[Records contained in a dataset]

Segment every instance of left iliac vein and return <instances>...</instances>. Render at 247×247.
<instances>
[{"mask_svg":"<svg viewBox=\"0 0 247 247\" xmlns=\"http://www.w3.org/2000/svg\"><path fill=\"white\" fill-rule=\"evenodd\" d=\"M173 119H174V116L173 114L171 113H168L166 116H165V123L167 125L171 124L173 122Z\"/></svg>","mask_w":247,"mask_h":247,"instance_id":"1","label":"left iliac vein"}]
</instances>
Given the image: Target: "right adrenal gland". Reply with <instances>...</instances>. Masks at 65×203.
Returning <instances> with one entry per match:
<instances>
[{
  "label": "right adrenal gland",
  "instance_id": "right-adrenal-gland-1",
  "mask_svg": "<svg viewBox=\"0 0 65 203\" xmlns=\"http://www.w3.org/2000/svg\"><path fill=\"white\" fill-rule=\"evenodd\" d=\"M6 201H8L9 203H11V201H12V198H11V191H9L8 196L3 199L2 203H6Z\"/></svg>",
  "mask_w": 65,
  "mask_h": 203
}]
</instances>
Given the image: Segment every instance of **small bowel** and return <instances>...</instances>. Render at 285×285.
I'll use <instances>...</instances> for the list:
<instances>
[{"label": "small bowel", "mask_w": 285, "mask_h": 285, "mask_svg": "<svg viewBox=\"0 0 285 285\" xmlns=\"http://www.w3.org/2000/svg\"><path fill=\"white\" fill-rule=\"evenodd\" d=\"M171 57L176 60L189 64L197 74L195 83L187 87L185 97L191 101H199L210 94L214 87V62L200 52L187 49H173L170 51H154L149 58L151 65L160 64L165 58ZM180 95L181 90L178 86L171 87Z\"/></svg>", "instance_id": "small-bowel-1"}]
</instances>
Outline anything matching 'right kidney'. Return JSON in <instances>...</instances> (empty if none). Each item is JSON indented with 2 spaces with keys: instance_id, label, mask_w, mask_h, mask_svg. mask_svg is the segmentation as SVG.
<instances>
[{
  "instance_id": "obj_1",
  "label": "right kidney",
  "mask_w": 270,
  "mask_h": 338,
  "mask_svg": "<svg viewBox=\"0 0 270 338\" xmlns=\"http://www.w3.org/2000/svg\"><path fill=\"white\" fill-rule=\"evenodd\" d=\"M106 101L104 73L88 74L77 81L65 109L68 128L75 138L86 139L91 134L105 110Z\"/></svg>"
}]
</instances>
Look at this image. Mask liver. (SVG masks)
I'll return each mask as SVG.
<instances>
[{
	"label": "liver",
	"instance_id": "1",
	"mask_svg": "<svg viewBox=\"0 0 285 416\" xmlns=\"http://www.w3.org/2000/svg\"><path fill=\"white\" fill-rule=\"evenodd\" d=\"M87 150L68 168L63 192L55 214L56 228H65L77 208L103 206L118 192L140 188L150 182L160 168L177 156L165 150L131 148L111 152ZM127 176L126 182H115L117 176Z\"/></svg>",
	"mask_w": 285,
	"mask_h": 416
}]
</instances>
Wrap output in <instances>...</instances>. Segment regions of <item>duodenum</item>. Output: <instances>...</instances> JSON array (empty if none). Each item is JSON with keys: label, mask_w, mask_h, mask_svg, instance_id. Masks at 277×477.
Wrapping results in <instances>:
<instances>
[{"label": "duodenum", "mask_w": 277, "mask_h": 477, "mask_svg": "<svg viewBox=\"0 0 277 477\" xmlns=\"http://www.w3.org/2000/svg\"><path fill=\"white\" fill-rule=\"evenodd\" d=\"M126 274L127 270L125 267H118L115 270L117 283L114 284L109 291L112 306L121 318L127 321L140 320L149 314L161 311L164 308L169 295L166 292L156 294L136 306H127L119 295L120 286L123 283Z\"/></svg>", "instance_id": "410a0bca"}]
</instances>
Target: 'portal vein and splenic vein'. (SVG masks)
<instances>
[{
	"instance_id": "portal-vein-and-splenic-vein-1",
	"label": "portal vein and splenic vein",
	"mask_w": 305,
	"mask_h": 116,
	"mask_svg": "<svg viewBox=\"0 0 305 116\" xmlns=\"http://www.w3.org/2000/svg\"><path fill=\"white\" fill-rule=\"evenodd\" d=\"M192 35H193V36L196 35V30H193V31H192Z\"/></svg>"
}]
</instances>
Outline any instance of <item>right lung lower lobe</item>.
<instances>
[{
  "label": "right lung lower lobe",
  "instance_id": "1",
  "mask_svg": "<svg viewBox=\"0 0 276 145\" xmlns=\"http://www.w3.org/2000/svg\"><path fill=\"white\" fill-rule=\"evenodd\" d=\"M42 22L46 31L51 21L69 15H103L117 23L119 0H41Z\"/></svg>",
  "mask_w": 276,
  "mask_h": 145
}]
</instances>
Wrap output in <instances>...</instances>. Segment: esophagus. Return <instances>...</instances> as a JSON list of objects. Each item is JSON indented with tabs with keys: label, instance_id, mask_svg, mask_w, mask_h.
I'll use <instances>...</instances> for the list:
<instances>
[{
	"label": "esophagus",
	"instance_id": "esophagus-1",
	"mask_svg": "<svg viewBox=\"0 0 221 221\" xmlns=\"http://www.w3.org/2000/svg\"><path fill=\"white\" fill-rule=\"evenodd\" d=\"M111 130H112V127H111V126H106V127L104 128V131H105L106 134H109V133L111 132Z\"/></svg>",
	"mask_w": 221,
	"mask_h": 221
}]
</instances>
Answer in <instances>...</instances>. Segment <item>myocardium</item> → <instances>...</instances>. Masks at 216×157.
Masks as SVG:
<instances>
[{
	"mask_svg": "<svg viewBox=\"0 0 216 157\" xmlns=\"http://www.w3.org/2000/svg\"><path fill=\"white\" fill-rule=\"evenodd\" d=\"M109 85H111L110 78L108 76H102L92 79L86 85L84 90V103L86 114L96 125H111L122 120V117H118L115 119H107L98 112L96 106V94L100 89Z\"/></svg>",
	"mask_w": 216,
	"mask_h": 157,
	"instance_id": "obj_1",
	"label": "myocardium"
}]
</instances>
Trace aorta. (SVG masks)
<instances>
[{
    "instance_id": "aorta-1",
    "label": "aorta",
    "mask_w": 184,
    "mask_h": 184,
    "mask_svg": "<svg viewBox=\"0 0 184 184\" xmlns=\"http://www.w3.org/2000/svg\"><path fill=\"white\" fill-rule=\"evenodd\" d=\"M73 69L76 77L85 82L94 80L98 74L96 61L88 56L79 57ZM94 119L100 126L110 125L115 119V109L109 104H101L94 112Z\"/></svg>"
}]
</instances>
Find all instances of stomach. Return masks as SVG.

● **WHAT THE EXERCISE ASKS**:
Filter the listing above, copying every line that contains the word "left". Treat case as significant.

● **WORKED ANSWER**:
Segment every instance of left iliac vein and return <instances>...</instances>. Render at 247×247.
[{"mask_svg":"<svg viewBox=\"0 0 247 247\" xmlns=\"http://www.w3.org/2000/svg\"><path fill=\"white\" fill-rule=\"evenodd\" d=\"M173 119H174V116L173 114L171 113H168L166 116H165V123L167 125L171 124L173 122Z\"/></svg>","mask_w":247,"mask_h":247,"instance_id":"1","label":"left iliac vein"}]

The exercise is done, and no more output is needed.